Stando alle ultime stime in Italia circa 6 milioni di persone non hanno ricevuto neanche una dose di vaccino anti Covid-19. I motivi di questa scelta sono vari, tra cui la diffidenza verso la tecnologia mRNA usata da Pfizer e Moderna per sviluppare i loro sieri. Il motivo? C’è chi crede – erroneamente – che questi vaccini abbiano la capacità di alterare il codice genetico.

Presto, però, come spiegato su Futura-Sciences.com, ci sarà la somministrazione anche di Nuvaxovid, il farmaco di Novavax, di recente autorizzato sia dall’Agenzia Europea dei Medicinali (EMA) che dall’Agenzia Italiana del Farmaco (AIFA), che si basa su un metodo molto più tradizionale. Questo vaccino, infatti, contiene proteine che imitano l’ormai famosa proteina Spike per innescare la produzione di anticorpi da parte dell’organismo. Si tratta di una tecnologia già usata dai vaccini contrro la pertosse e l’epatite B. Quindi, perché mettere in discussione anche Nuvaxovid se è simile a quelli già somministrati da tempo?

Capitolo varianti. Durante gli studi clinici inerenti al vaccino di Novavax, le varianti diffuse erano Alfa e Beta. Quindi, non ci sono dati che afferiscono a Delta e Omicron. Però, se questo vaccino consente di ottenere una protezione vaccinale vicina al 100%, può essere di grande aiuto anche nella lotta a Omicron e, più in generale, all’insorgenza di nuove varianti. Infatti, anche se i vaccini attualmente disponibili non sono efficaci al 100% contro Omicron, consentono di limitare il numero dei casi gravi e, quindi, le ospedalizzazioni e i decessi.

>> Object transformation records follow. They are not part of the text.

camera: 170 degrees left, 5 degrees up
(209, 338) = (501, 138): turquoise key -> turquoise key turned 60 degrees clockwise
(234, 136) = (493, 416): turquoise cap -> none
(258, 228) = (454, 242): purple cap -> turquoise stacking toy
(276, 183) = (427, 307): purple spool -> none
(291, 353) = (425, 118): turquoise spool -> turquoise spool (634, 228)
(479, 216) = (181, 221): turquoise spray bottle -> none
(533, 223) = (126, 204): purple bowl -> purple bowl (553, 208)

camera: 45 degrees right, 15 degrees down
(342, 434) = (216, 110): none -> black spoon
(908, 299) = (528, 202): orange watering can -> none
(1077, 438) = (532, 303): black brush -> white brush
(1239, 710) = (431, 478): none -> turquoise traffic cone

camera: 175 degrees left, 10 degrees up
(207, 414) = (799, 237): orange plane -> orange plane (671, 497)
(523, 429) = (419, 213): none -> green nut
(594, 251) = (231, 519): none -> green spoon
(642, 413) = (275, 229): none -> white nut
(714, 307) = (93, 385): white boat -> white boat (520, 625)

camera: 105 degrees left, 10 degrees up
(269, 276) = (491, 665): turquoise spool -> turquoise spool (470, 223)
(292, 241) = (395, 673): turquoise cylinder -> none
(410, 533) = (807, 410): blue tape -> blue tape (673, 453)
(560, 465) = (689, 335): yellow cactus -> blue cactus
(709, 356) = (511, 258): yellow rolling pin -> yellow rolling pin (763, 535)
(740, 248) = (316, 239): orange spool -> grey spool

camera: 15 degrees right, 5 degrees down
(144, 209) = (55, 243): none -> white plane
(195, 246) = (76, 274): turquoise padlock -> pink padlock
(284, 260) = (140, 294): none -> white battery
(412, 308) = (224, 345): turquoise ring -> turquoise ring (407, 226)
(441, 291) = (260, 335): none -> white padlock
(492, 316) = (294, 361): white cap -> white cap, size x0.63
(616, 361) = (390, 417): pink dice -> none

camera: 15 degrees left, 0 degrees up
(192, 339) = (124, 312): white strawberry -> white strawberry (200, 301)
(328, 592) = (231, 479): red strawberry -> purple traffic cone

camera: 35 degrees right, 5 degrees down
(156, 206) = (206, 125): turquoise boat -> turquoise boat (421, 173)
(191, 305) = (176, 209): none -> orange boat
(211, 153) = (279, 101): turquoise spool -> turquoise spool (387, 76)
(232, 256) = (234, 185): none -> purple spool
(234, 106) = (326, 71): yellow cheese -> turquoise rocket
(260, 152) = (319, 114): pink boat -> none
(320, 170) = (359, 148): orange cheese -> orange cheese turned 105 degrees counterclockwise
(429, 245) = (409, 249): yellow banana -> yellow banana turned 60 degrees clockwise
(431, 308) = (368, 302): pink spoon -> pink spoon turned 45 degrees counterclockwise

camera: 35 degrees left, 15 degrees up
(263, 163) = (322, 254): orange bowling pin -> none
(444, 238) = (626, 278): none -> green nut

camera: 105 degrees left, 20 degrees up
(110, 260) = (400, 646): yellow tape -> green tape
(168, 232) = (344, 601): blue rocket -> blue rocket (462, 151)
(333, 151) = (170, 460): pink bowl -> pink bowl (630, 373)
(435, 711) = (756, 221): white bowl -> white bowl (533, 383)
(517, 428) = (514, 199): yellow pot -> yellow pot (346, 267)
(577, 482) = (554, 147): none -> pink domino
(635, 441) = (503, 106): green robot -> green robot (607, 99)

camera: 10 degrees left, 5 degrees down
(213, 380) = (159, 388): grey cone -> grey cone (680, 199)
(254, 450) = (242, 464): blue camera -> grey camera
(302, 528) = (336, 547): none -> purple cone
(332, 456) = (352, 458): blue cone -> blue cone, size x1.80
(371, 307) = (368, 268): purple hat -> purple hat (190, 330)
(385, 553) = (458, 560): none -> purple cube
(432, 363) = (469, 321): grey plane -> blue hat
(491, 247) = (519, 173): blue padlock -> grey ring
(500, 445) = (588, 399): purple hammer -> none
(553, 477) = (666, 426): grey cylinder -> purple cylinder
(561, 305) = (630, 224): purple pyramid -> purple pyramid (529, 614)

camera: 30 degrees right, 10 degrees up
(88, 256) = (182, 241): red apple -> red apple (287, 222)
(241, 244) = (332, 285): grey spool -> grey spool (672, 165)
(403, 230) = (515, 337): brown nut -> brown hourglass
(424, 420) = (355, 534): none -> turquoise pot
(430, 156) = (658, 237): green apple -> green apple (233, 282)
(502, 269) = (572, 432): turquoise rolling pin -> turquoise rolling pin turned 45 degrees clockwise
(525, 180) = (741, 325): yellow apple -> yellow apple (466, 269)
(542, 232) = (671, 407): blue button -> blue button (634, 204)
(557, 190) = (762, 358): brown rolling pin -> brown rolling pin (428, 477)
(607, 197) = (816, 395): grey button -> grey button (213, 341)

Nuvaxovid, poi, segue lo schema tradizionale della vaccinazione: due somministrazioni a distanza di tre settimane. Infine, c’è un altro vantaggio: il farmaco può essere conservato in frigorifero, permettendo così una migliore distribuzione anche nei Paesi del Sud del mondo, ad esempio (e soprattutto) in Africa.